Given passage.
Exactly how many two bedroom apartments would you need to add to bring average two bedroom rents down to $1,200/mo in Vancouver? This is a tricky (and worthy) question to answer. It would require knowing the shape of the demand curve (made up by knowing how many apartments would be rented at each rent from, say $1/mo to $1 million/mo). It would be difficult to figure this out, even if we could ask everyone in Vancouver what rent they’d be willing to pay for a two bedroom apartment. Why? Two reasons: 1) at lower rent points, some people might be willing to pay for multiple two bedroom apartments (rich people do all kinds of odd things, and when we use price as our metric, the whims of the wealthy matter more than the needs of the poor); 2) we should almost certainly assume that there are a lot of people living outside of Vancouver (including former residents) who would love to move here if they could find a two bedroom apartment for $1,200/mo. They only get a vote in how much housing gets built through their influence on the demand curve. Otherwise they don’t get heard at all. So it’s difficult to tell just how many two bedroom apartments we would need to add to bring Metro Vancouver rents down to $1,200/mo.

Another way to set a metric is to set an ideal vacancy rate instead of a specific rent. Vacancy rate targeting was explicitly mentioned by several candidates in the last City of Vancouver civic election. Inflation-adjusted rents tend to fall when vacancy rates rise above 3%. Setting a vacancy rate target of 4% or 5% will work to deflate rents.

In general, if your goal in asking if a place has enough housing is to preserve the affordability of market housing, then prices (or rental vacancy rates) should be your metric. If prices are higher (or lower) then you want them to be, then you should work to add to (or reduce) the supply of housing accordingly.

But how do we add to the supply of housing? Generally the most important way to add supply is to build more housing. It’s what builders do. But it’s worth noting that if they want to build more housing, builders get stuck in the middle of even more demand and supply curves. Labour, materials, and (most variably) land all influence the costs of constructing new housing. Just like buyers and sellers in the housing market, builders also watch price signals, and they tend to build when they think they can sell the housing they construct for a significantly higher price than they pay to purchase labour, materials, and land, with the difference equal to profit. The Minimum Profitable Production Cost (MPPC), or the minimum cost to bring a new unit to market, sets a hard cap on when builders have any incentive at all to try and add housing. As a result, it also provides a lower bound on the price of new market housing. And this minimum cost rises as density increases and construction becomes more involved and expensive (the minimum profitable production cost of new rental housing in Vancouver is currently too high for market developers to offer new two bedroom apartments at $1,200 market rents). Not surprisingly, holding other characteristics constant, new housing always tends to be more expensive than old housing. As a result, when you compare new housing to old housing, it might seem like new housing is doing nothing at all to bring down prices. But when you consider that building new housing is the primary way of adding more dwellings to the market overall then you get how new housing might “soak up” some of the demand in a given market, thereby lowering the prices of older housing from where they’d otherwise be and bringing down prices overall. Of course, building new housing only adds to the total housing market to the extent that you build more new housing than you demolish, a point to which we’ll return below.

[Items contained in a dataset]
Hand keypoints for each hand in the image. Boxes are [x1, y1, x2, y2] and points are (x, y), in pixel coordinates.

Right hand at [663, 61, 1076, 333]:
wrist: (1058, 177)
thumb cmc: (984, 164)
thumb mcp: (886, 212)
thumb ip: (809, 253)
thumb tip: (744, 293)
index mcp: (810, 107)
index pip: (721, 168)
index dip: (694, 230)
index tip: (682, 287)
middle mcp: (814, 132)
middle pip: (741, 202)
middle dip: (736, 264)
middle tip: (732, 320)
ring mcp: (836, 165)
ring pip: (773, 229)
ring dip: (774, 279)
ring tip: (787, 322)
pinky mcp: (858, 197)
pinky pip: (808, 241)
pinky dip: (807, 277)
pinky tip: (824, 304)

...

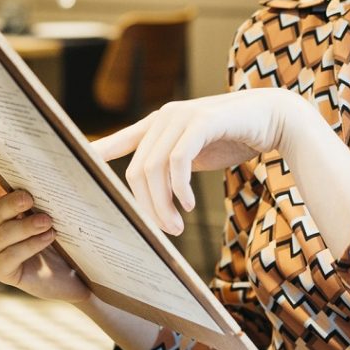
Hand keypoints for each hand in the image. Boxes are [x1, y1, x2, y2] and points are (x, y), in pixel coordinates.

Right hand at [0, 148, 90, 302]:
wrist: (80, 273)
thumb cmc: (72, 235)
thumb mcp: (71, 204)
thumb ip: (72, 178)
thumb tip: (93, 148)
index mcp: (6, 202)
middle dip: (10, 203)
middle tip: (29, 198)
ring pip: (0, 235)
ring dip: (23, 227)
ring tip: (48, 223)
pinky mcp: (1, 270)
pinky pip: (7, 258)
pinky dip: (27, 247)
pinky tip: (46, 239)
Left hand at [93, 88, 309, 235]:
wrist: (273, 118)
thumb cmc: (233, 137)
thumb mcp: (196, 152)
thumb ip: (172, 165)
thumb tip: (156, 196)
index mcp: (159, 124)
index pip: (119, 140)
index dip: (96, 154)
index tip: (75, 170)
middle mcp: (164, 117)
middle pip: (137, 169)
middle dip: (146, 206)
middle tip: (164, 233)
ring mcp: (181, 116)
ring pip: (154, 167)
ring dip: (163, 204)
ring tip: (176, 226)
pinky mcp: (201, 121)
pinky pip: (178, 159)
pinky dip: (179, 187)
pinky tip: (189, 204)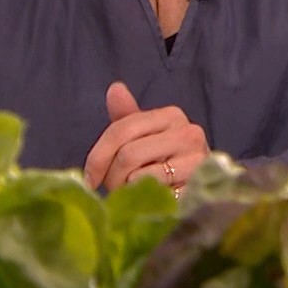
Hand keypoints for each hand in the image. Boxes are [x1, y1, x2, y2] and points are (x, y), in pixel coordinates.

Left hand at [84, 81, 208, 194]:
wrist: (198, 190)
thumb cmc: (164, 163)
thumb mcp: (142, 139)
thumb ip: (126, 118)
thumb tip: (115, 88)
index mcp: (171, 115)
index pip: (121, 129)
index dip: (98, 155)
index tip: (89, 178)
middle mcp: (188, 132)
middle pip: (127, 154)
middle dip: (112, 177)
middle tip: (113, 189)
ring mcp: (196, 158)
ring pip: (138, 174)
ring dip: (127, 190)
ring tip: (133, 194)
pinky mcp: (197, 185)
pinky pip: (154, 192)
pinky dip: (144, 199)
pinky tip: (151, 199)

Exercises to complete.
A - Using the passage on Vancouver housing supply, decide whether each statement agrees with it, answering yes or no and quoting the words of the passage that settle it: (i) inflation-adjusted rents tend to fall once vacancy rates rise above 3%; (ii) the minimum profitable production cost falls as density increases; (iii) holding other characteristics constant, new housing tends to be cheaper than old housing.
B - Duplicate the part of the passage on Vancouver housing supply starting at "Another way to" and ending at "to deflate rents.".

Results in order.
A -
(i) Yes: "Inflation-adjusted rents tend to fall when vacancy rates rise above 3%."
(ii) No: "this minimum cost rises as density increases and construction becomes more involved and expensive"
(iii) No: "holding other characteristics constant, new housing always tends to be more expensive than old housing"

B -
Another way to set a metric is to set an ideal vacancy rate instead of a specific rent. Vacancy rate targeting was explicitly mentioned by several candidates in the last City of Vancouver civic election. Inflation-adjusted rents tend to fall when vacancy rates rise above 3%. Setting a vacancy rate target of 4% or 5% will work to deflate rents.